Se trata, en cambio, de construcciones culturales, tal y como trata de demostrar la antropología desde inicios del estructuralismo, cuando Claude Lévi-Strauss nos llevó al corazón de la Amazonia con ese tratado deshilachado que se lee como una novela, Tristes trópicos.
Si queremos observar, con toda su crudeza, las consecuencias de la biopolítica y de la instauración de nuestros valores (o la ausencia de éstos, sustituidos por una «modernidad líquida» —Zygmunt Bauman— en la que los individuos compiten, en la vida real y digital, por un estatus definido a partir de la comparación constante con los otros, o «deseo mimético» según René Girard), basta con acudir a cualquier reserva de nativos americanos en Estados Unidos o Canadá.
Encontrar nuestro camino en la modernidad líquida
Es especialmente hiriente la situación de colapso cultural y social que muchas localidades inuit de Nunavut padecen en el extremo septentrional de Canadá, en pleno Círculo Polar Ártico. Helen Epstein dedica un extenso reportaje al comentario de dos ensayos sobre la situación en los pueblos nativos del Ártico canadiense.
El título del reportaje no deja margen de dudas sobre el contenido del texto: «la tasa de suicidios más alta del mundo». En efecto, la modernidad forzada que muchos pueblos tradicionales han padecido desde finales del siglo XIX ha conducido a situaciones tan desesperadas como la expuesta. Leer el reportaje me devolvió al comentario de John Maynard sobre el valor que nuestra sociedad ha concedido a lo normativo y conveniente.
Hay que ser de un modo determinado, y hay que delegar cualquier autonomía espiritual o existencial en los mecanismos superficiales que la sociedad contemporánea aporta para que evitemos el vértigo del nihilismo: el bufé libre espiritual, el comer hasta reventar, siempre y cuando sigamos consumiendo, que sustituye al voto como el ejercicio más importante de la vida adulta en el mundo líquido que expone Zygmunt Bauman en sus escritos.

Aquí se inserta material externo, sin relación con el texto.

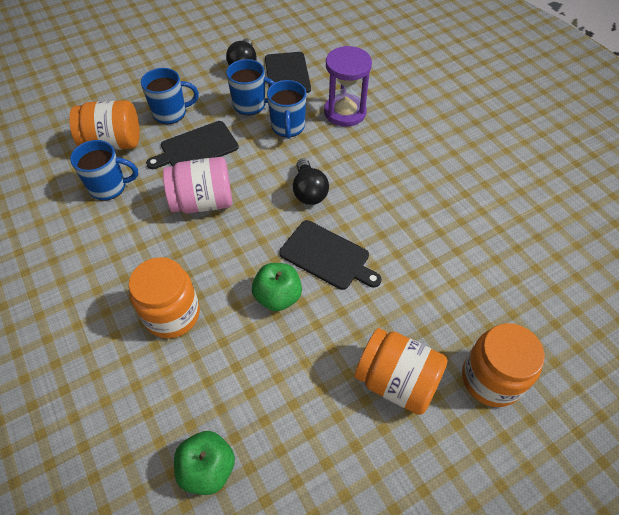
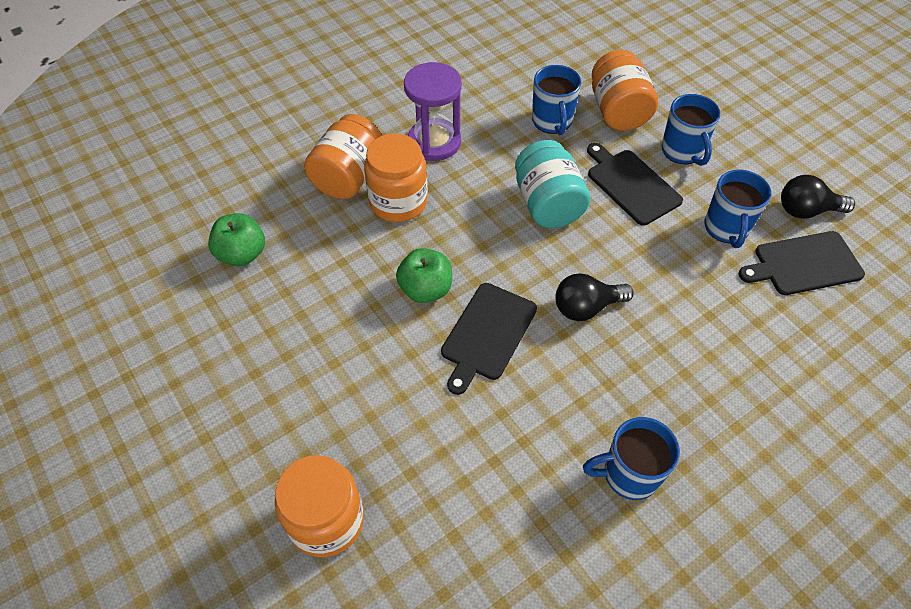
camera: 85 degrees right, 0 degrees up
pink jar [163,157,232,213] -> turquoise jar [515,140,591,228]
blue mug [267,80,306,139] -> blue mug moved to [583,417,680,500]
purple hourglass [324,46,372,127] -> purple hourglass moved to [404,62,462,161]
orange jar [354,328,448,415] -> orange jar moved to [304,114,382,199]

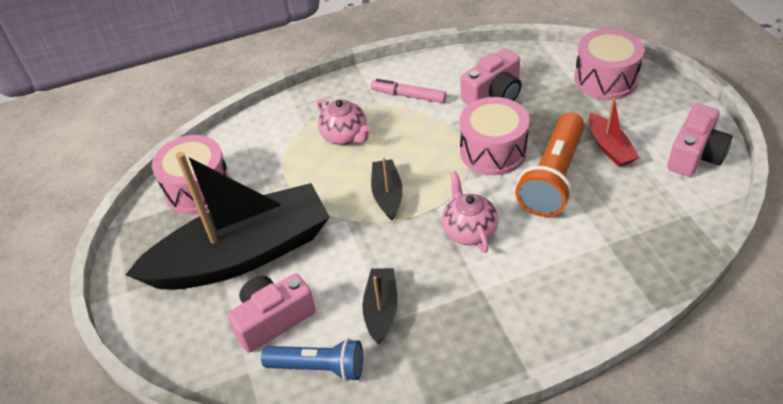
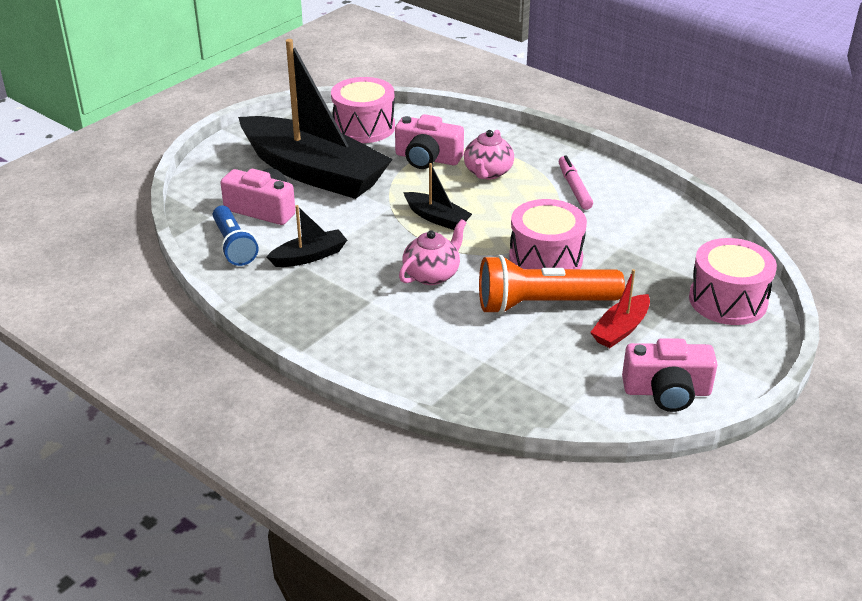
camera: 55 degrees right, 10 degrees down
black boat [371,158,403,220] -> black boat turned 75 degrees clockwise [403,163,472,230]
pink camera [461,49,521,105] -> pink camera moved to [395,114,464,169]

La necesidad de una sociedad desescolarizada
Obligamos a una sociedad tradicional como la inuit, igualitaria, solidaria y ajena al culto al concepto de individualismo, a transformar sus campamentos móviles y sus mecanismos de transmisión cultural por una vida sedentaria, subsidiada y dictada desde una lejana capital.
Los niños son escolarizados y las tensiones, trasladadas según los canales jurídicos dictados desde la lejanía. Generaciones después, alcoholismo y drogadicción, maltratos, enfermedades mentales, mortalidad infantil, y suicidios sustituyen unos valores tradicionales ya olvidados.
Llevada al extremo, la «conveniencia» anula. A pequeñas dosis, aletarga. Nietzsche lo anunció con una lámpara en pleno día, a sabiendas de que el anuncio llegaba pronto y nadie quería escucharlo: el viejo Dios había muerto y sus sustitutos contemporáneos serían caricaturas del becerro de oro, en el eterno retorno de nuestras limitaciones como especie y civilización. Seguimos mirando hacia otro lado.
Al fin y al cabo, mejora la ingeniería de los alimentos preparados para hacernos comer más, y mejores ofertas para transformar nuestra propia voluntad por el acceso ilimitado a contenido digital prescindible.
Como Alonso Quijano en su lecho de muerte, John Maynard nos ofrece una pista clarividente sobre nuestra propia existencia. No permitamos la disipación de nuestra existencia a golpe de píldoras de falsa comodidad. La conveniencia mata.